20 Some time during the afternoon of Sunday 5 October 2008 the offender decided to kill the deceased and made preparations to carry out his objective. In his evidence before the jury, and again on sentence, the offender went to great lengths to implicate Allan Syphers as the person who provided him with the gun that was used to kill the deceased and the person who encouraged him to use it. He also said that Mr Syphers provided him with what he was told was a lethal dose of a narcotic to administer to the deceased as an alternate method of killing him. He said that Mr Syphers directed Mr Riley to drive him to the deceased's home. Although I am satisfied that Mr Riley did drive the offender to a designated place on the highway within half a kilometre of the deceased's home in Mr Syphers' car, and that after the killing he returned to collect him, I make no finding as to whether Mr Syphers had knowledge of those arrangements or whether he participated as an accessory before the fact to murder. While I have some doubts as to whether Mr Syphers was completely truthful in his evidence concerning his knowledge and involvement in the deceased's death, it is not a matter that has any bearing at all on the sentence to be imposed on this offender. I have not been invited by his counsel to reduce his sentence because of his offer to give evidence against Mr Syphers were he to be charged with being an accessory before the fact to murder. This is doubtless in recognition of the fact that on his client's behalf he could not have discharged the evidential burden of satisfying me of any of the various matters set out in the s 23(2) of the Crimes (Sentencing Procedure) Act 1999 such as might justify a reduction of sentence in the exercise of discretion. In that regard I note Senior Constable's Vallette's evidence that because of Mr Riley's suicide the day after the murder, the offender is the only source of evidence against Mr Syphers and, as an admitted perjurer and confessed murderer, he is not a person who, in her assessment, could be regarded as a reliable witness.
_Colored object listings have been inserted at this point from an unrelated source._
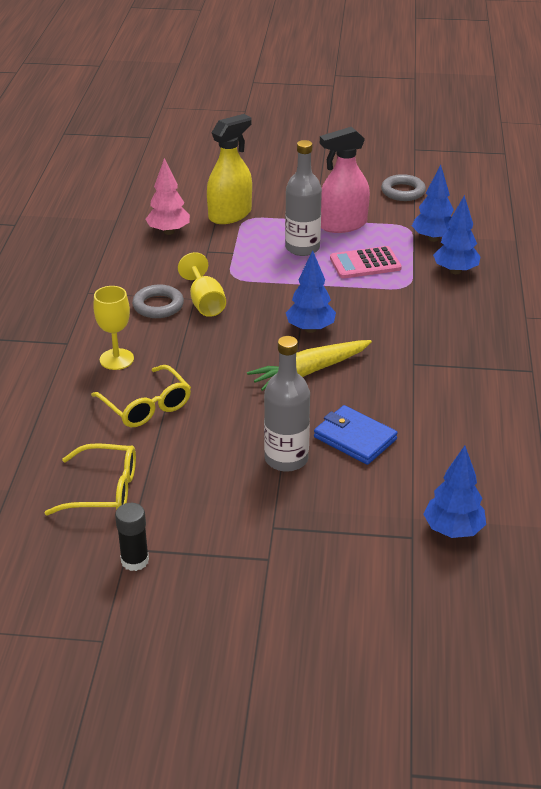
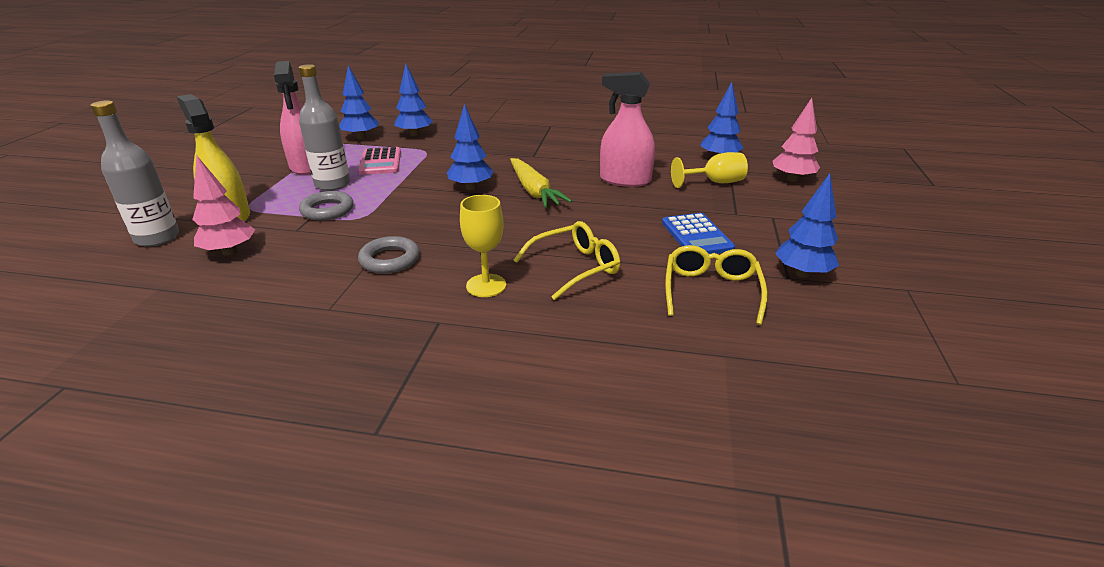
camera: 85 degrees left, 5 degrees down
black glue stick [115,503,149,571] -> blue tree [775,173,839,278]
yellow goblet [178,252,226,317] -> yellow goblet moved to [671,152,748,188]
grey bottle [264,336,310,472] -> grey bottle moved to [90,101,179,247]
blue wallet [314,405,398,465] -> pink spray bottle [600,72,655,187]
grey ring [381,174,426,201] -> grey ring moved to [299,191,354,221]
none -> blue calculator [662,213,735,254]
none -> pink tree [773,98,820,182]

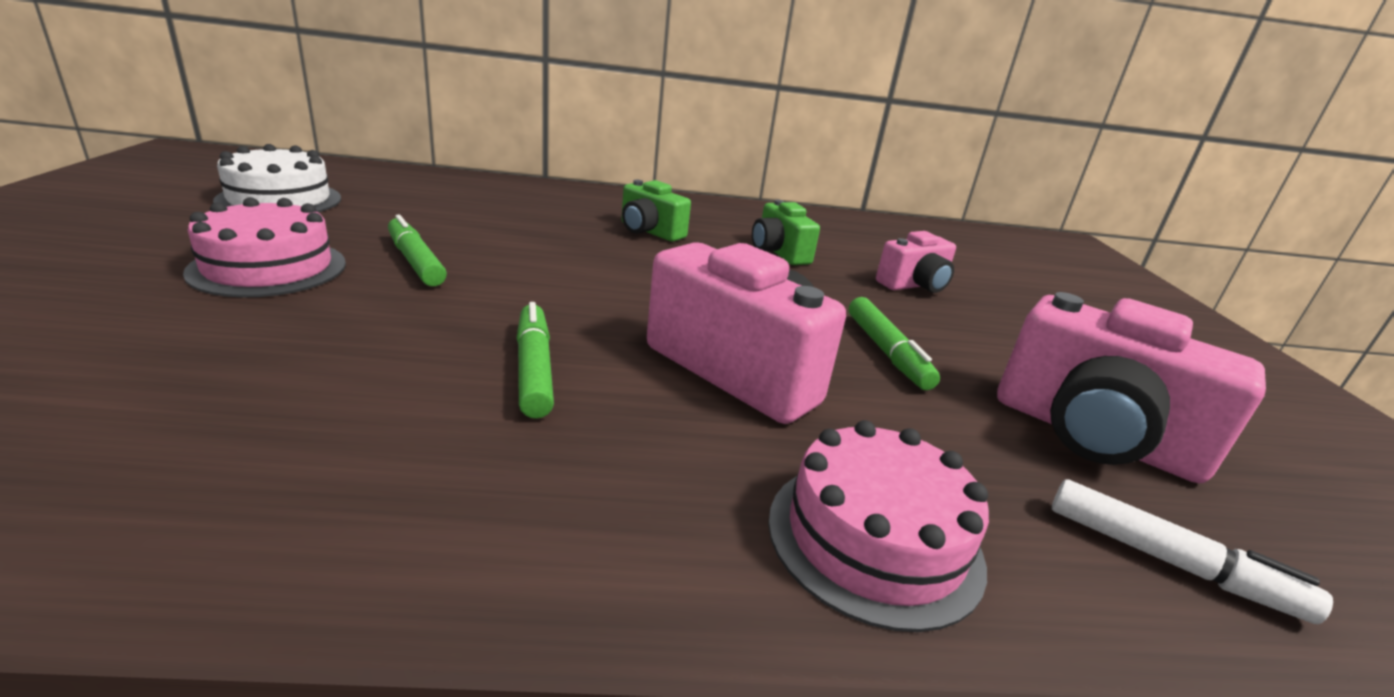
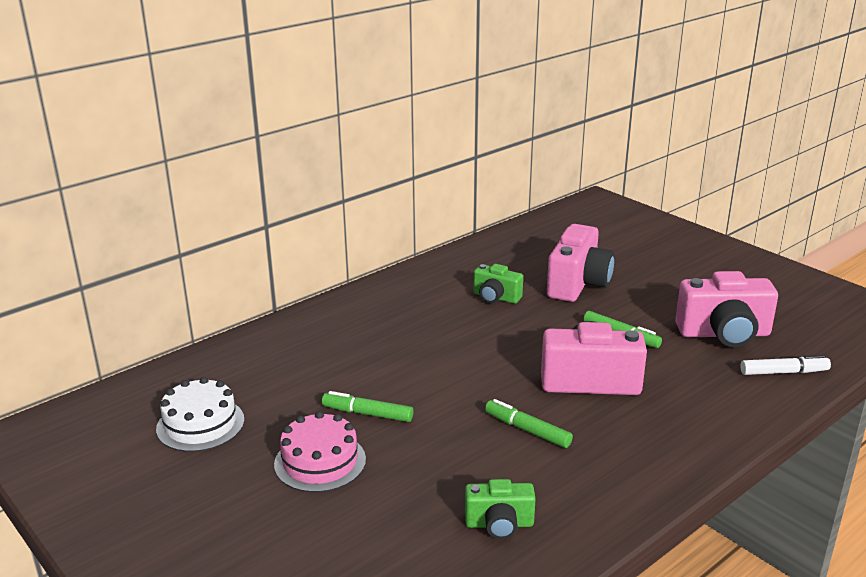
camera: 35 degrees left, 0 degrees up
green camera [622,180,691,242] -> green camera moved to [465,479,536,539]
pink cake [768,420,989,632] -> none
pink camera [876,231,956,293] -> pink camera [547,224,615,302], size x1.76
21 I am satisfied that the offender arrived at the deceased's home armed with a loaded rifle (probably obtained with Mr Riley's assistance) some time after 9 pm. I am also satisfied that he forced entry through the front door and, in that way, took the deceased completely by surprise. I reject his evidence that he walked in through the open front door after the deceased moved from the veranda as a result of the rain, and I reject his evidence that the damage to the front door occurred after the killing when he returned to collect items that he claimed to have left behind. Although it may be that the offender also had drugs and a syringe with him to simulate a drug overdose, I am not satisfied of that fact beyond reasonable doubt. I simply cannot accept the offender's evidence that he was able to inject the deceased whilst at the same time having him under his control at gun point, much less that the deceased allowed himself to be injected without apparently saying anything or, as the offender would have it, that he enjoyed the drug experience so much that he engaged in a civil conversation with the offender and shared a cigarette. I reject entirely the offender's account that with the air of conviviality he had created by introducing the drugs he considered leaving the house without harming the deceased, and that it was only when the deceased grabbed for a piece of turned wood to strike him that he pulled the trigger and shot him in the neck. While I cannot be certain as to how the deceased was shot, for sentencing purposes I am satisfied that the shooting was intentional and that it occurred in the course of the offender confronting the deceased with a loaded weapon, most likely in a failed attempt by the deceased to defend himself against the offender's stated intentions not to leave the house until the deceased was dead.
22 Either because of a defect in the rifle due to its age, or the angle of the bullet's entry, or both, the gunshot wound was not fatal. It passed through the soft tissues of the deceased's neck without coming into contact with any of the internal structures or the major blood vessels in the neck before lodging in his upper arm. Thereafter, however, the offender persevered with his intention to kill the deceased by beating him about the head with the butt of the rifle with such force that it shattered into pieces. I am satisfied that the very great majority of the 15 to 20 separate blunt trauma head injuries were inflicted whilst the deceased was lying face down on the concrete floor at the rear of his home in a state of deep unconsciousness as a result of a severe blow above his eye, sustained whilst he was upright, and which caused a depressed fracture to his skull from which brain matter protruded. While this blow alone would likely have caused death in time, because of the overlay of the massive head injuries inflicted thereafter, the forensic pathologist was unable to attribute any single blow as the cause of death. The deceased also suffered a fracture to his arm, a fractured rib and associated soft tissue injuries to his trunk and his limbs in the assault.
23 In his evidence the offender acknowledged that he inflicted all of the injuries revealed on autopsy, including the very severe injury to the deceased's forehead, but claimed to have a memory of only beating the deceased half a dozen times to the head as he lay helpless on the concrete floor. He said he inflicted the injuries in a state of extreme rage and hatred because the deceased had betrayed him by commencing a relationship with Ms Cavanagh, and because he believed she was using drugs at the deceased's suggestion or urging. Ms Cavanagh gave evidence that she did use drugs with the deceased but that she did so infrequently and of her own volition.